Monday, August 01, 2011

Never say never...

I was done, over it. I used this blog as stress relief from a difficult job (seriously, you try nannying a bunch of grown men. Editor, shmeditor...) and it worked for a while. Family, friends, fellow allergy sufferers and even the occasional medical professional would read, lurk, and sometimes comment. Then, the strangest thing happened.

I found myself in a new job, with far less stress, and it was like the allergy embargo had been lifted. For the first time in years, I felt like a new person internally, and as a result, I grew tired of being identified as the allergic chick. I grew tired of having a dear friend grasp the waiter's arm every time we went to lunch to say, "You don't understand, if you pick that tomato off her salad, and serve it to her without telling her, SHE WILL DIE. And that's on you, my friend," (I kid you not). Sweet, sure, but slightly more forceful than I care to be with anyone handling my food.

I didn't want to be the Allergic Diner anymore. I yearned to be a normal person who just could go out to a restaurant without having to review the menu beforehand, and who could trust in the truthfulness of the chef and/or the waiter. Additionally, the more I grew to love my new job, and the freedom it affords me, I found that I especially loved the joy of not having to engage in petty office melodrama. I didn't exactly have stress to release. I found (and continue to find) myself in the rather odd position of just being happy and content. My zest for life is back, my friends, and it is a beautiful thing.

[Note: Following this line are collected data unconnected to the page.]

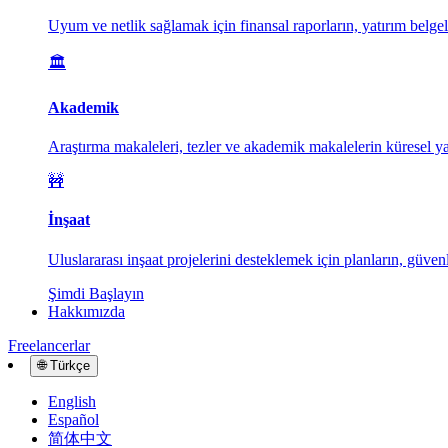
Uyum ve netlik sağlamak için finansal raporların, yatırım belgele
🏛️
Akademik
Araştırma makaleleri, tezler ve akademik makalelerin küresel yay
🚧
İnşaat
Uluslararası inşaat projelerini desteklemek için planların, güvenl
Şimdi Başlayın
Hakkımızda
Freelancerlar
🌐
Türkçe
English
Español
简体中文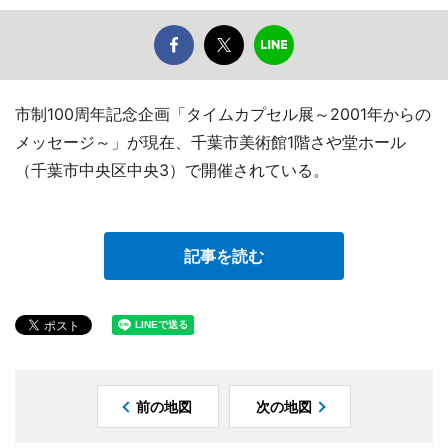
市制100周年記念企画「タイムカプセル展～2001年からの
メッセージ～」が現在、千葉市美術館1階さや堂ホール
（千葉市中央区中央3）で開催されている。
記事を読む
前の地図
次の地図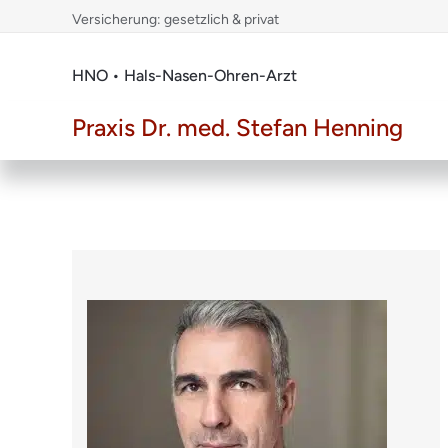
Skip
Versicherung: gesetzlich & privat
to
content
HNO • Hals-Nasen-Ohren-Arzt
Praxis Dr. med. Stefan Henning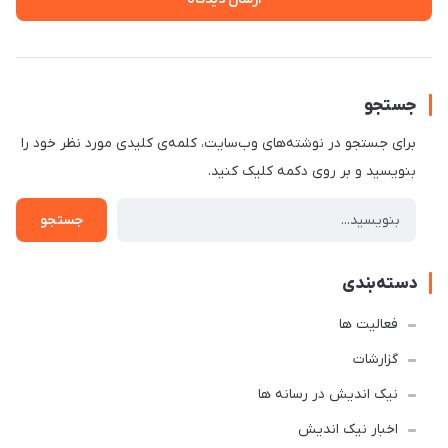
جستجو
برای جستجو در نوشته‌های وب‌سایت، کلمه‌ی کلیدی مورد نظر خود را
بنویسید و بر روی دکمه کلیک کنید.
جستجو
دسته‌بندی
فعالیت ها
گزارشات
نیک اندیش در رسانه ها
اخبار نیک اندیش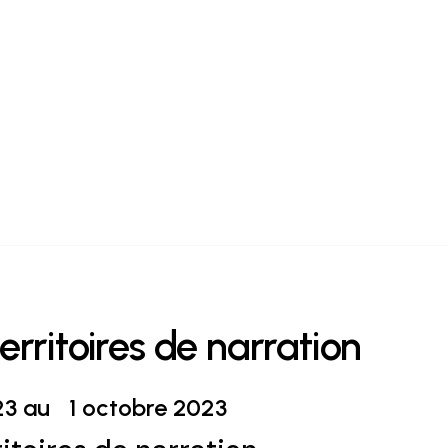
erritoires de narration
23 au
1 octobre 2023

I recently read a blog about the idea behind trying to say "yes" to everything in life. Obviously, it's not something you can do all the time, but it is something I've tried diligently to put into practice in everyday life this year. Fly all the way to San Diego by myself? Yes. Submit a ghostwriting proposal? Yes. Market my freelance business? YES. Food test things that terrify me? Yes. It is this last one that brings me back to this blog, and to all of you.

I will be blogging again, not just about allergies, but about life and my attempts to be fearless, and I hope that you understand that by saying yes to life, and specifically to new foods and places, that I have broken out of my fearful allergic shell. It truly is a beautiful life. Say yes (and forgive me occasionally if I wander off the allergic path I started).